Who were these people and where did they come from? The term Celtic is primarily a linguistic one, denoting one group of Indo-European languages. But we can transfer the name to the people who spoke them. Already before 500 B.C. the Celts had emerged as a recognisable people in an area comprising Bavaria, Switzerland, Austria, Hungary and Bohemia. Archaeologists have found valuable remains of this early Celtic civilisation at Hallstatt in Upper Austria and of somewhat later Celtic culture at La Tene in Switzerland. They spread over much of France and part of northern Italy in the sixth century before Christ, invaded northern Spain in the fifth century, sacked Rome at the end of the fourth century and got a footing in Greece and Asia Minor in the third century. The Greeks called them Keltoi and the Romans Galli.
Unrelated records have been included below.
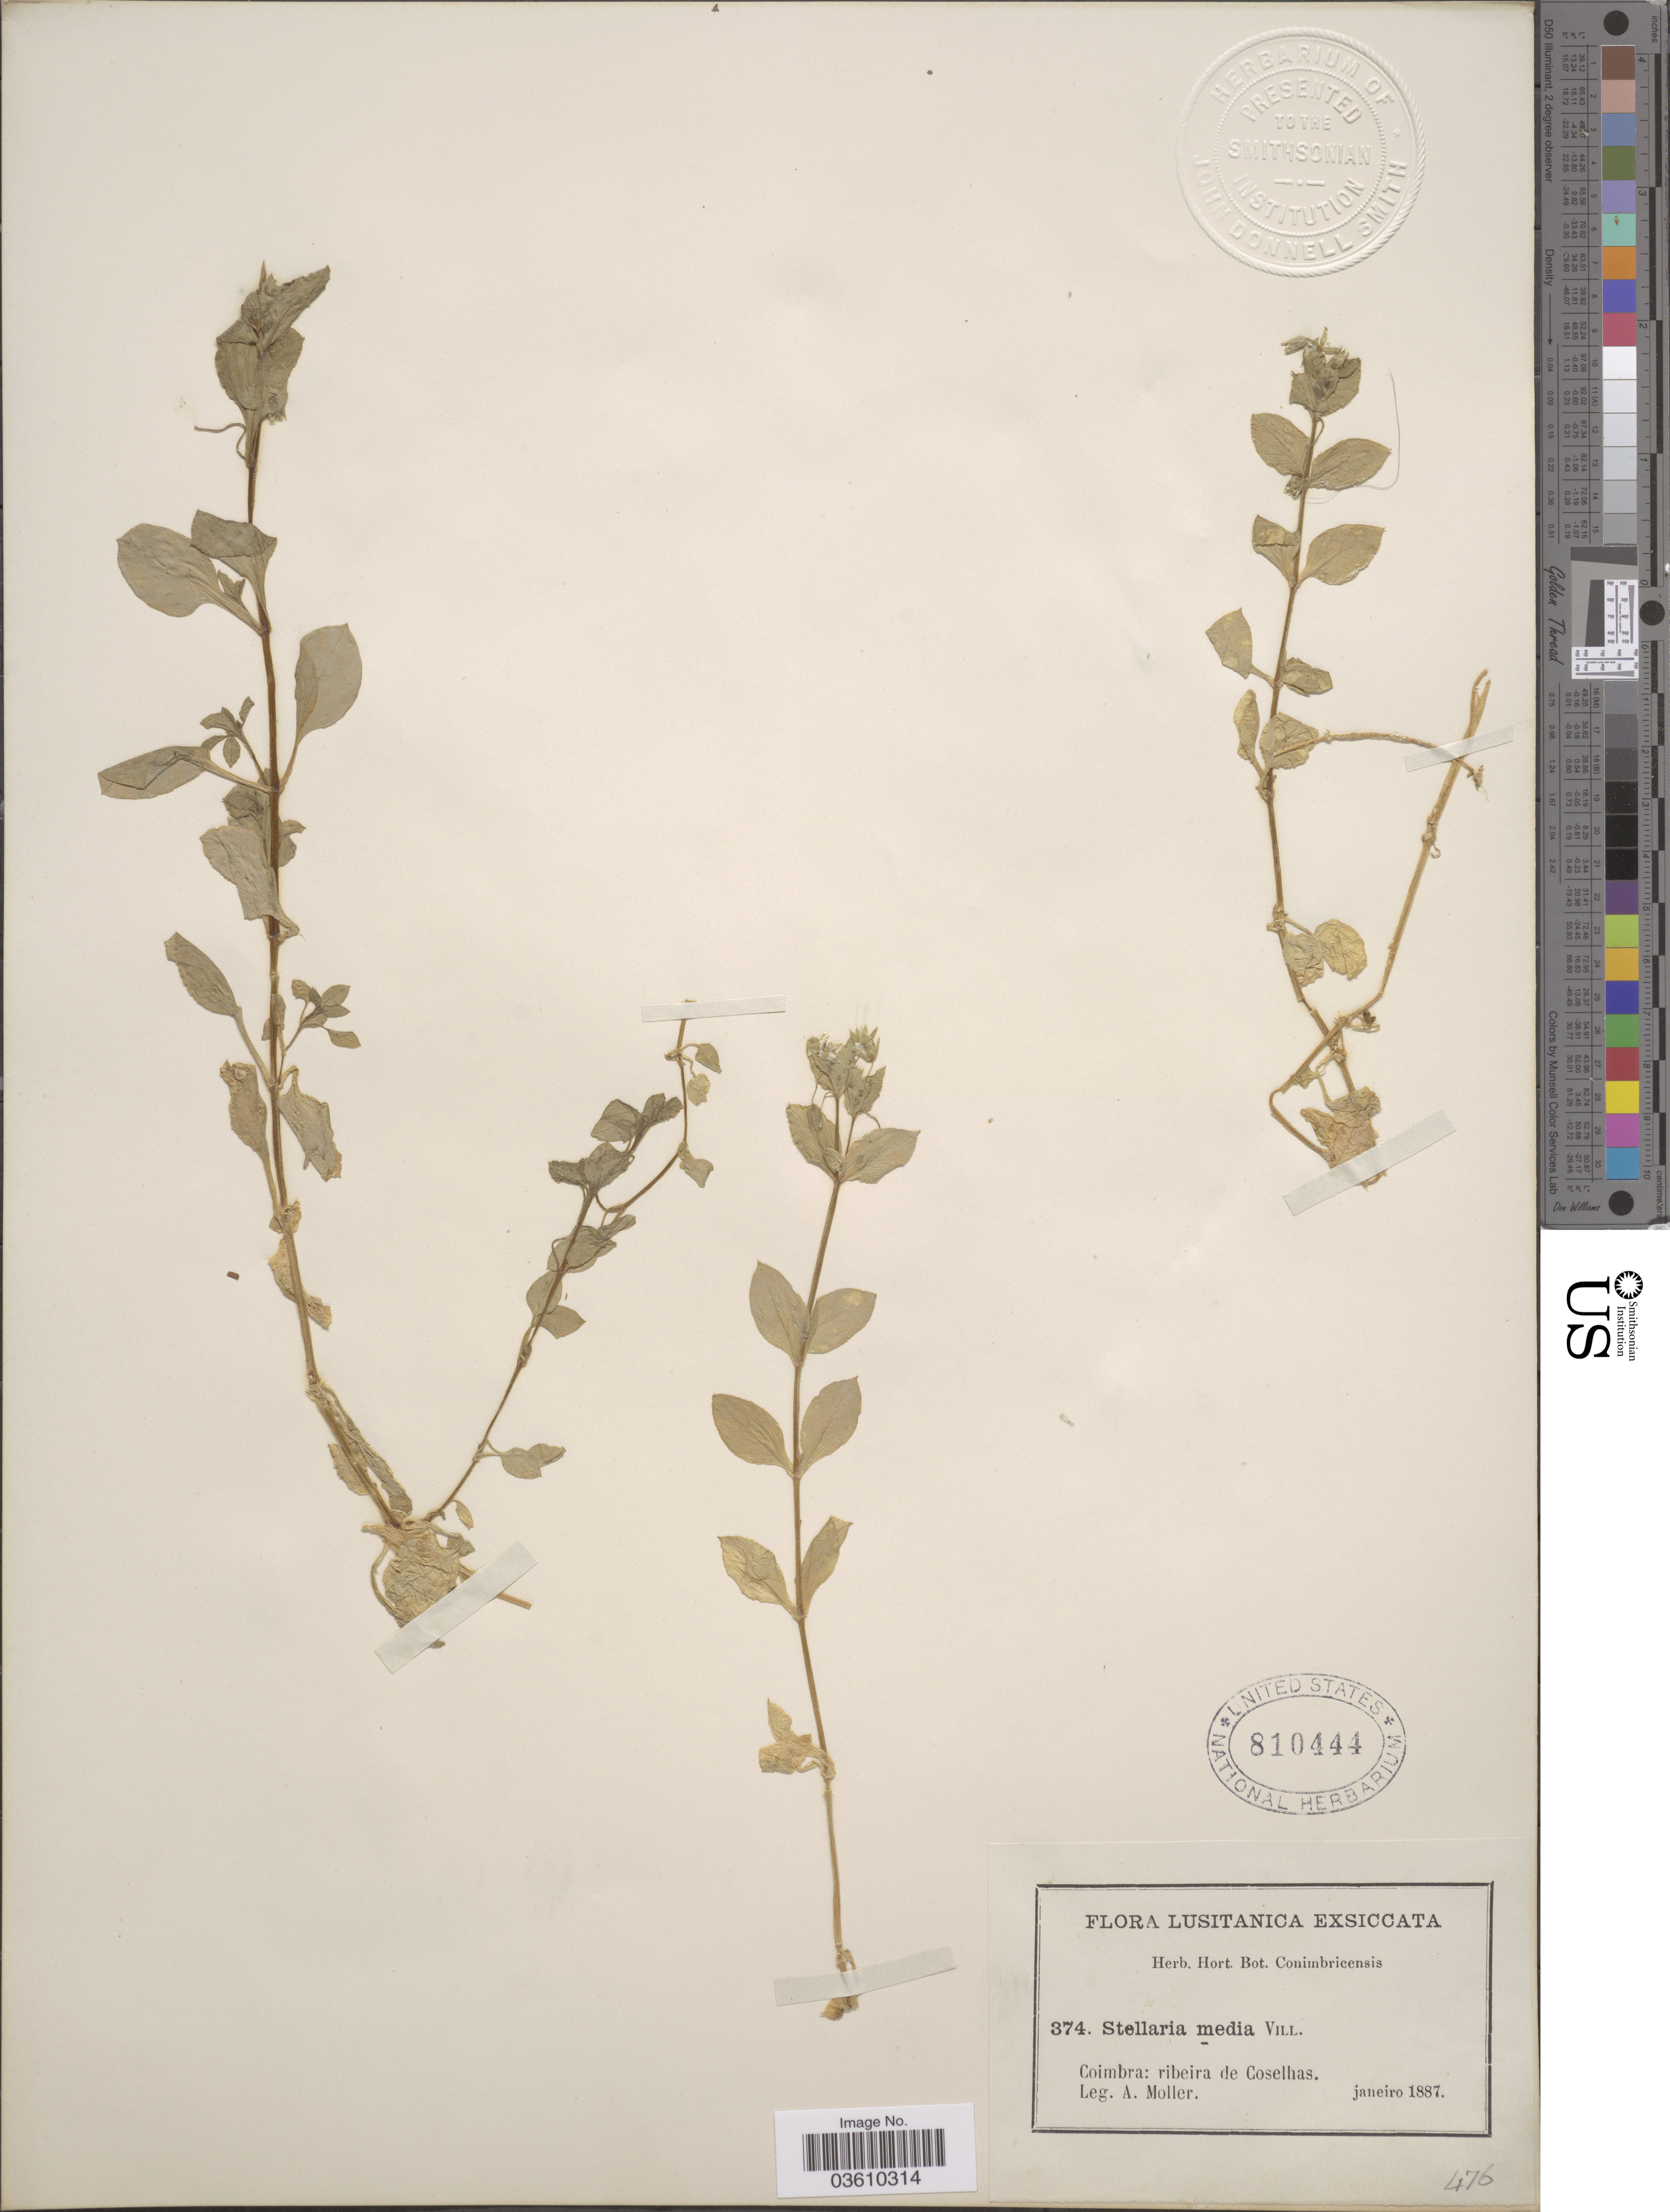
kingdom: Plantae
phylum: Tracheophyta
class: Magnoliopsida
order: Caryophyllales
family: Caryophyllaceae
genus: Stellaria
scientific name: Stellaria media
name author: (L.) Vill.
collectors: A. Moller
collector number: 374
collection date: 1887-01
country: Portugal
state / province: Coimbra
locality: Lusitanica. Coimbra: ribeira de Coselhas.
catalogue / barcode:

Before they were finally overthrown by the Romans, they had left their name on Gaul, on Galatia in Asia Minor and Galicia in Spain; individual Celtic tribes had given names to Belgium, Bohemia and Aquitaine, to Bologna and Treves, Paris, Arras and Rennes. The greatest of the Celtic gods, Lugh, had been commemorated in the names of Lyon in France, Leon in Spain and Leyden in Holland, not to mention London and Louth. Many of the river names of Europe are Celtic ñ the Rhine itself and its tributaries from the east, the Main, the Lahn and the Ruhr, also the Isar and the Inn in Bavaria. So also are scores of place-names in Central Europe with the elements bri (a hill), mag (a plain), dun (a fort) and so on.